Financial goals may be more important than employee safety, according to new research in the Journal of Accounting and Economics.
UCLA Anderson of Management Associate Professor of Accounting Judson Caskey and UT Jindal School of Management Assistant Professor of Accounting N. Bugra Ozel collaborated on a study that examined 14 years of data on workplace safety from the OSHA, documenting any data that might show correlation between analysts’ forecasts and injury/illness rates.
Caskey and Ozel found that any changes in operations or production that are meant to increase earnings impacted the number of injuries in the company. Specifically, an increase in employee workloads and in abnormal reductions of discretionary expenses caused a rise in injury/illness rates when analyst forecasts were met or exceeded.

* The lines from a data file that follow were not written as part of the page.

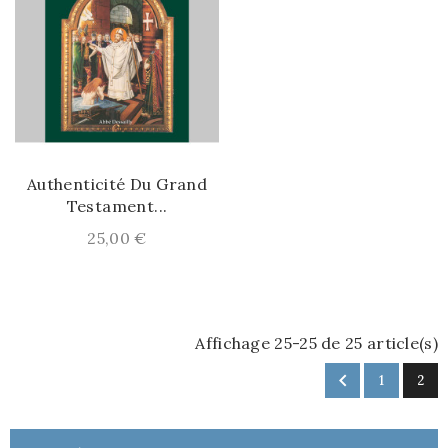
Authenticité Du Grand
Testament...
25,00 €
Affichage 25-25 de 25 article(s)

1
2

“Managers can indirectly, and perhaps inadvertently, detract from safety by increasing workloads, hours, or the desired speed of work flow,” the authors said. “For example, rushed employees may have more accidents, and increased workload and hours without additional rest and recovery time can increase stress-related injuries. Managers can also directly impact safety by cutting safety-related expenditures.”
Researchers also noted that the relation between benchmark beating and workplace safety is stronger when there is less union presence, when workers’ compensation premiums are less sensitive to injury claims and among firms with less government business.
The complete study and its findings will be published in the February issue of the Journal of Accounting and Economics.